Sunday, January 24, 2016

Sundance ’16: The Lovers and the Despot

Shin Sang-ok produced the 3 Ninjas franchise in Hollywood and some of Kim Jong-il’s most ambitious propaganda films. Like his ex-wife, actress Choi Eun-hee, Shin had to live with many decisions that were outside his control. Kidnapped by the North Korean Communist regime, Shin and Choi renewed their romance as they bided their time, waiting for an opportunity to escape. Their absolutely incredible story is chronicled in Rob Cannan & Ross Adam’s documentary, The Lovers and the Despot, which screens during the 2016 Sundance Film Festival.

In the late 1950s and 1960s, Shin and Choi were the power couple of South Korean prestige cinema. They were the toast of the international festival circuit and popular at home. Unfortunately, Shin was a poor businessman and a flawed husband. At a time when his production company was drowning in red ink, Shin started an affair with a younger actress. After giving him the boot, Choi left for Hong Kong to explore a lucrative movie offer. Unfortunately, it was a set-up to facilitate her abduction, on Kim Jong-il’s orders. Hoping to find his alarmed son and daughter’s missing mother, Shin followed her trail in Hong Kong, exactly as the North Koreans hoped.

Kim hoped to “convince” Choi and Shin to elevate clunky DPRK movie-making into the equal of the vastly superior South Korean film industry they knew so well. Bizarrely, it took Kim five years to implement his plan. In the interim, Shin was held in a prison camp, while Kim essentially kept Choi on display, like an orchid in his private greenhouse. Of course, when he finally asked, they duly agreed, because what choice did they have.

Yet, Shin and Choi were always reluctant participants in Kim’s productions. Hoping to escape one day, they secretly recorded exculpatory conversations with the exalted royal dictator. Rather incredibly, their micro-cassettes represent some of the only recordings of Kim II’s voice. Eventually, they would be vindicated, but for years, South Koreans assumed they had sold out to the North.

This is one of the most remarkable stranger-than-fiction episodes of the Twentieth Century. It has more suspense and intrigue than the collected George Smiley series, but it is also an incredible love story. Cannan & Adam have a particular affinity for the romantic aspect of the tale, as does Choi herself, whose frequent presence enriches the film tremendously.
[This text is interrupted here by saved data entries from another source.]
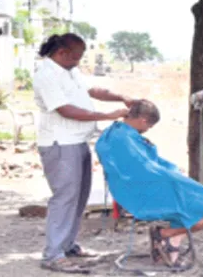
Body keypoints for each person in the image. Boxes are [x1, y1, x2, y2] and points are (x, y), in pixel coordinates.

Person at [33, 33, 136, 274]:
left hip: (78, 141)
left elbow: (94, 90)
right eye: (76, 57)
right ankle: (53, 255)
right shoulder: (46, 75)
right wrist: (106, 116)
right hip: (60, 143)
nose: (79, 62)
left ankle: (68, 246)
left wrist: (121, 97)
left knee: (79, 197)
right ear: (62, 53)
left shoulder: (69, 71)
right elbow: (65, 110)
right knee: (65, 197)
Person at [95, 100, 203, 269]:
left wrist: (173, 171)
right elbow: (146, 169)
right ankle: (166, 235)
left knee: (201, 205)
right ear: (143, 120)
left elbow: (149, 165)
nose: (146, 130)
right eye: (148, 126)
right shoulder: (123, 139)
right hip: (145, 193)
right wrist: (178, 178)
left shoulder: (116, 133)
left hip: (139, 189)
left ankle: (171, 242)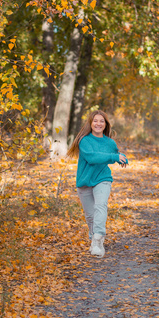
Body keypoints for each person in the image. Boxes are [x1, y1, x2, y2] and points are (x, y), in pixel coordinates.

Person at [67, 110, 128, 258]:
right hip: (85, 181)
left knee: (100, 205)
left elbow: (117, 154)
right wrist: (114, 157)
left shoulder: (109, 142)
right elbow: (92, 157)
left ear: (105, 124)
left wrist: (123, 158)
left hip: (103, 178)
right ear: (90, 123)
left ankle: (98, 239)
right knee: (90, 216)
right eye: (95, 121)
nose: (98, 123)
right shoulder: (85, 141)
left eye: (102, 121)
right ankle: (95, 238)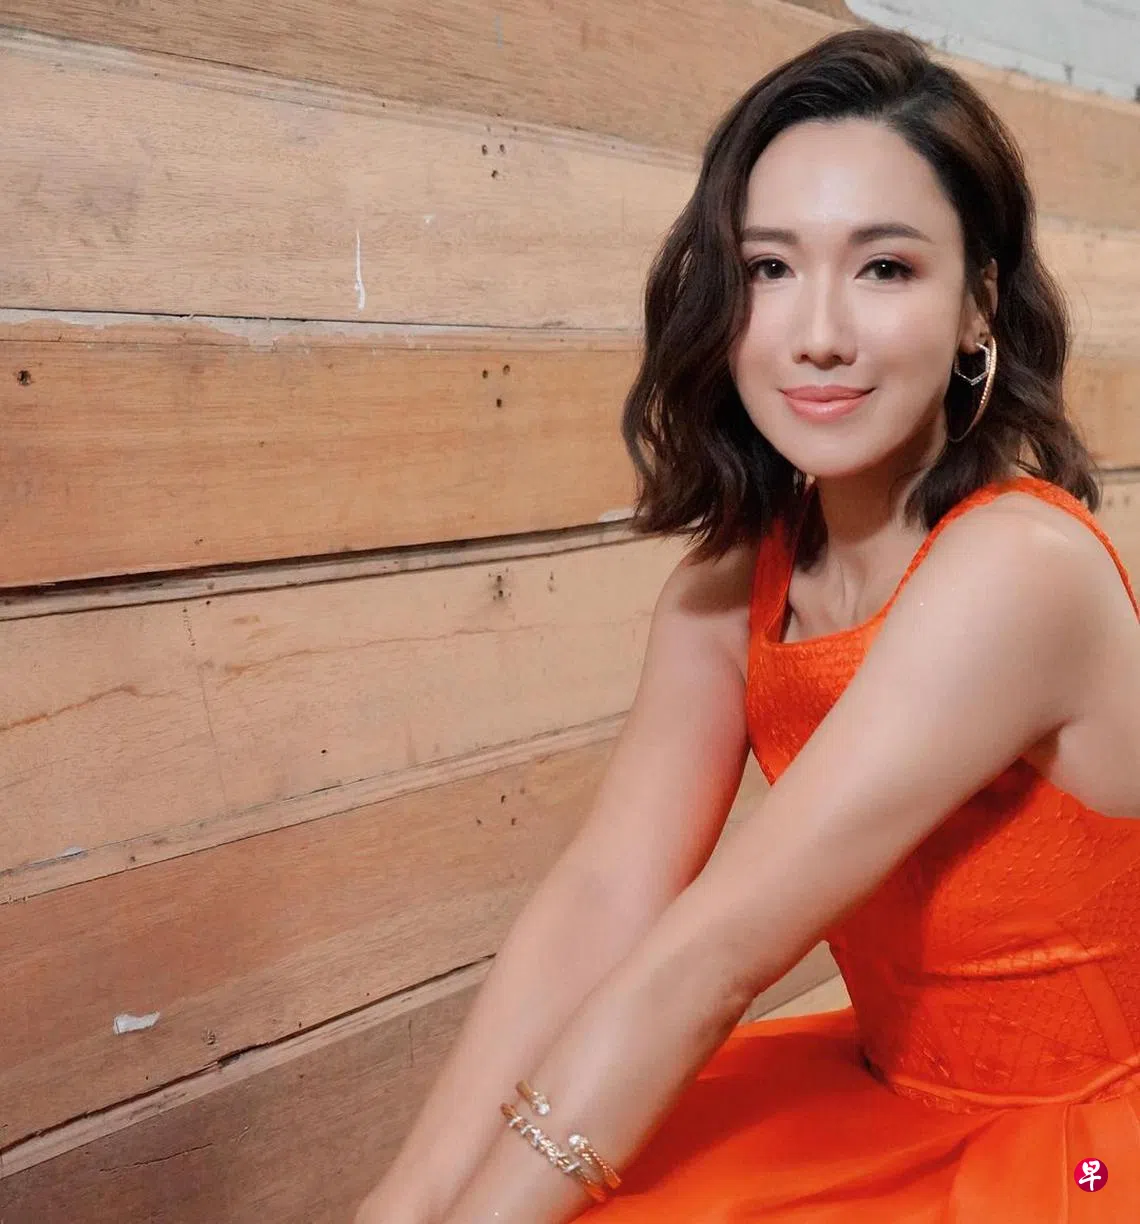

Lovers also happens to be a super-well put together documentary, shoehorning in plenty of historical context and conveying a colorful sense of the titular lovers’ films, without slowing the pace or interrupting the narrative flow. Just when you think it can’t get any weirder, Choi reveals another twist. It is a truly fascinating story that will leave viewers eager for a comprehensive retrospective of their work (including Shin’s Pulgasari, North Korea’s first kaiju movie). Very highly recommended, The Lovers and the Despot screens again this Tuesday (1/26) in Salt Lake, and Thursday (1/28) and Friday (1/29) in Park City, as part of this year’s Sundance Film Festival.